● Task statement
Return all lines below containing the word "pixels".

(Document layout analysis data)
------------------------
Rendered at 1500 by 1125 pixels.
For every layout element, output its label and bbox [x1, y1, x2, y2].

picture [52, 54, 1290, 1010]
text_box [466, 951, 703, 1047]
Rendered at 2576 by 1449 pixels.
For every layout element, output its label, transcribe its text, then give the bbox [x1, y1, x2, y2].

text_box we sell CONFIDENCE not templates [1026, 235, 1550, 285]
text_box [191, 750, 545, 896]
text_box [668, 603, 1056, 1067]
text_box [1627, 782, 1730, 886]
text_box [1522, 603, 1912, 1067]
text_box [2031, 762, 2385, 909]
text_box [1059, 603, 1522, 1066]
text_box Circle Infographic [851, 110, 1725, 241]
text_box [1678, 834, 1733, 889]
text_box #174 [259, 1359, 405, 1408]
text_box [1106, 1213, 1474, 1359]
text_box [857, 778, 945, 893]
------------------------
● Finished task
Rendered at 1500 by 1125 pixels.
Rendered at 2576 by 1449 pixels.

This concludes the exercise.